• **Action item**: An exact copy of every record is needed, with all pictures omitted.

• **Dataset items**:
++++++++++++++++++++

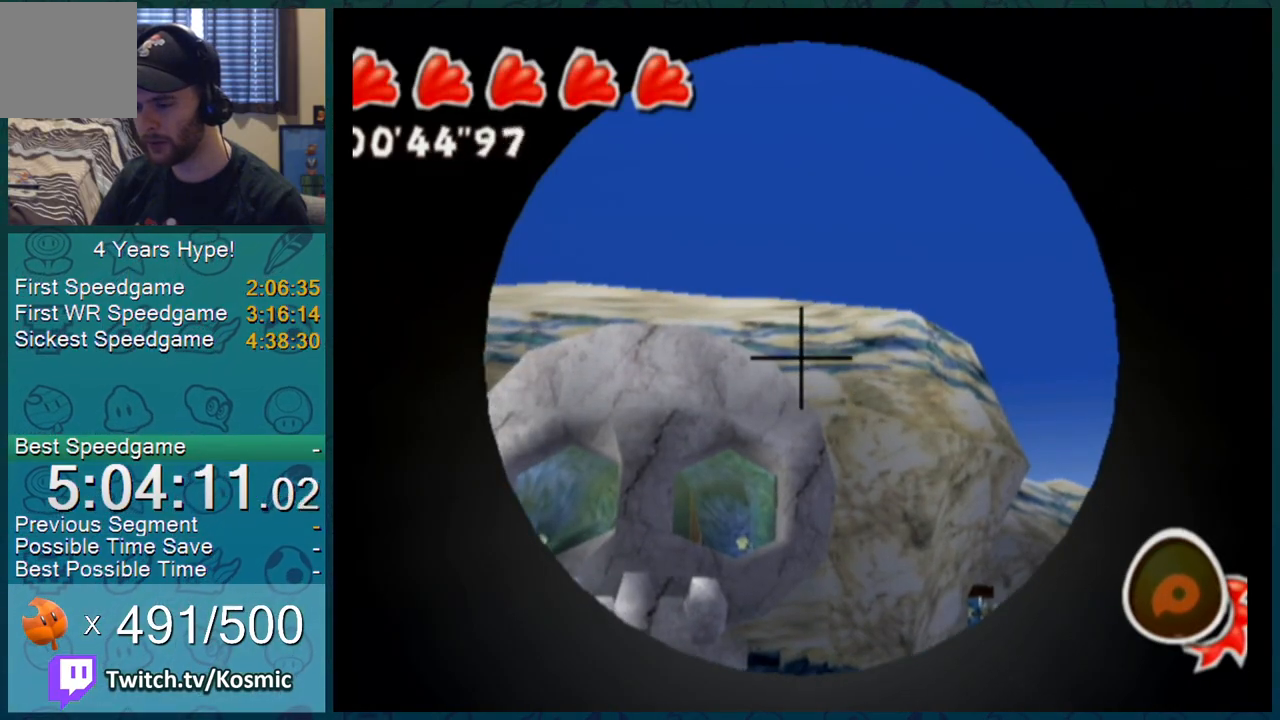
{"buttons": ["L1"], "left_stick": "center", "right_stick": "center", "events": [[84, "A", "up"]]}
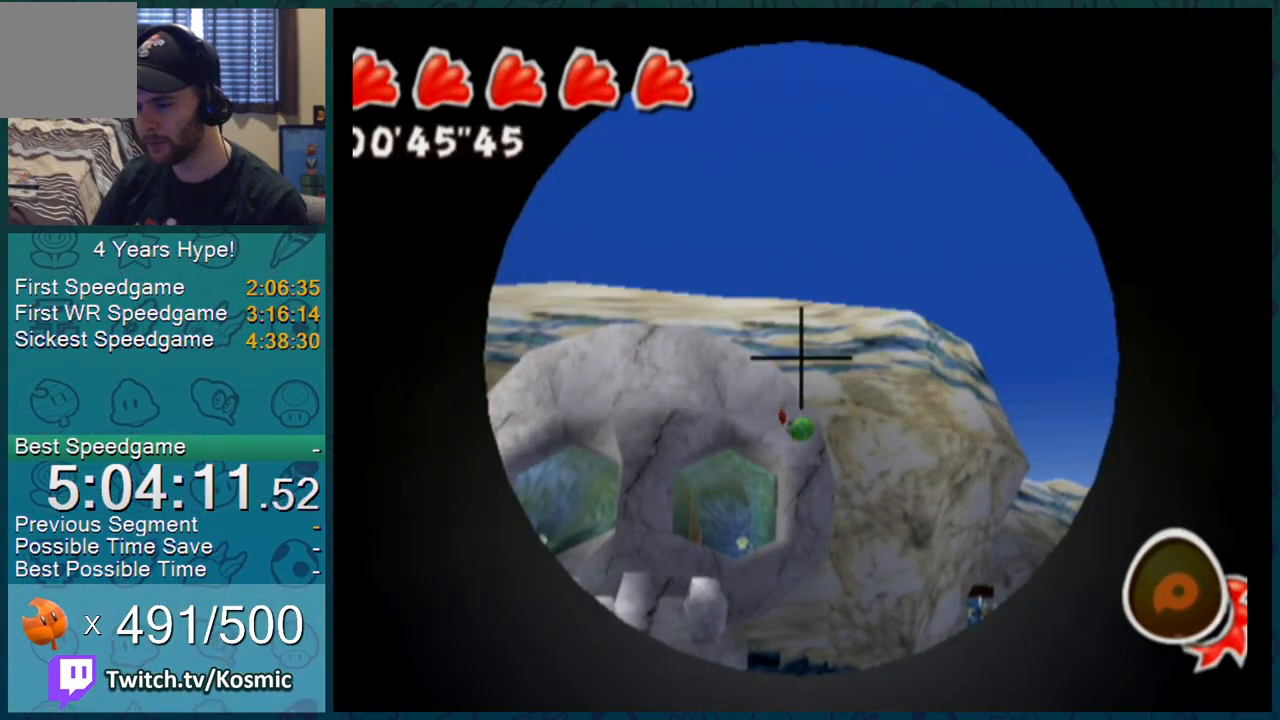
{"buttons": ["L1"], "left_stick": "center", "right_stick": "center", "events": []}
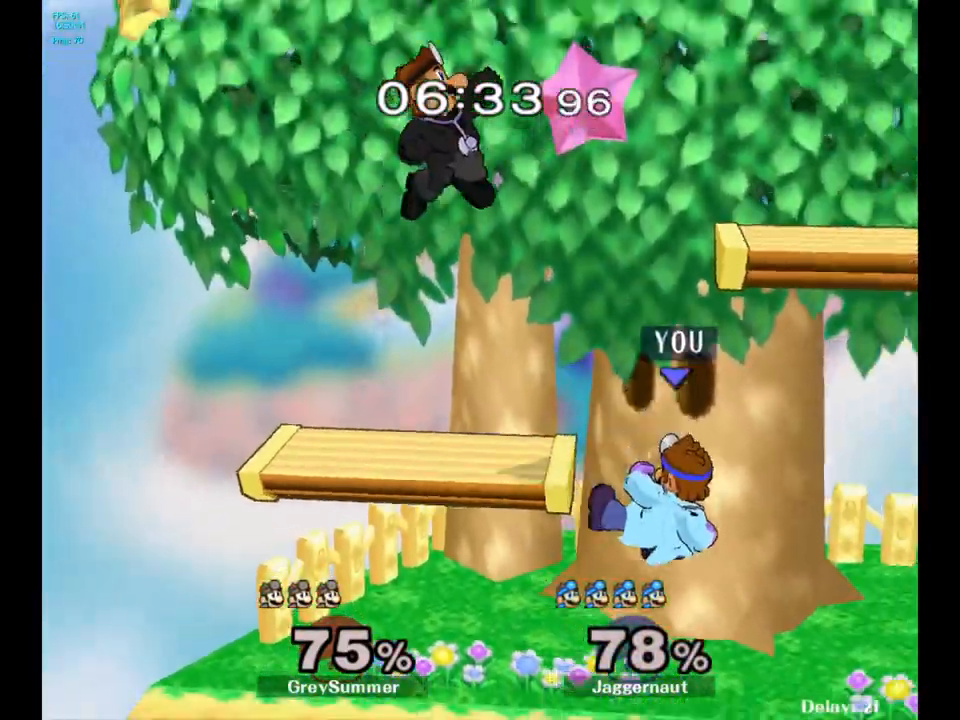
Gameplay with a controller (Nintendo layout); each line is a JSON object with the inputs held at the frame after it. "events" lists button and stick changes between this image and that frame as [ms after this image, input, new state], when the widget could be followed in between. Not read: L3 R3.
{"buttons": ["A", "Y"], "left_stick": "up", "right_stick": "center", "events": [[217, "left_stick", "center"], [400, "left_stick", "up"], [433, "Y", "down"], [500, "A", "down"]]}
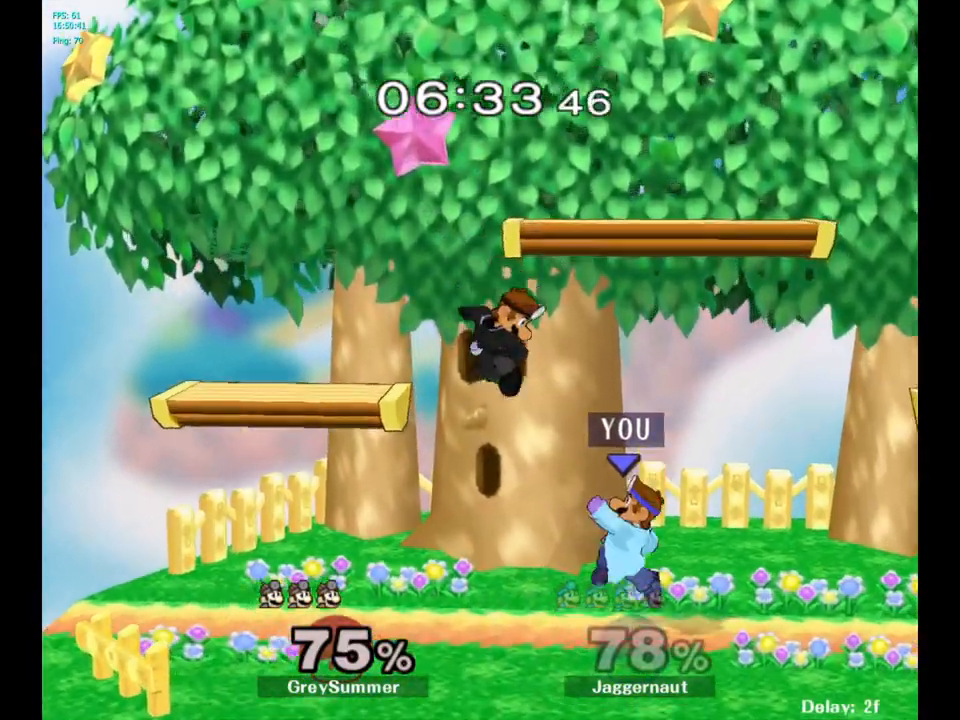
{"buttons": [], "left_stick": "up-left", "right_stick": "center", "events": [[200, "A", "up"], [217, "Y", "up"], [217, "left_stick", "up-right"], [400, "left_stick", "up-left"]]}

++++++++++++++++++++

• **Answer to the exercise**:
{"buttons": ["L1"], "left_stick": "center", "right_stick": "center", "events": [[84, "A", "up"]]}
{"buttons": ["L1"], "left_stick": "center", "right_stick": "center", "events": []}
Gameplay with a controller (Nintendo layout); each line is a JSON object with the inputs held at the frame after it. "events" lists button and stick changes between this image and that frame as [ms after this image, input, new state], when the widget could be followed in between. Not read: L3 R3.
{"buttons": ["A", "Y"], "left_stick": "up", "right_stick": "center", "events": [[217, "left_stick", "center"], [400, "left_stick", "up"], [433, "Y", "down"], [500, "A", "down"]]}
{"buttons": [], "left_stick": "up-left", "right_stick": "center", "events": [[200, "A", "up"], [217, "Y", "up"], [217, "left_stick", "up-right"], [400, "left_stick", "up-left"]]}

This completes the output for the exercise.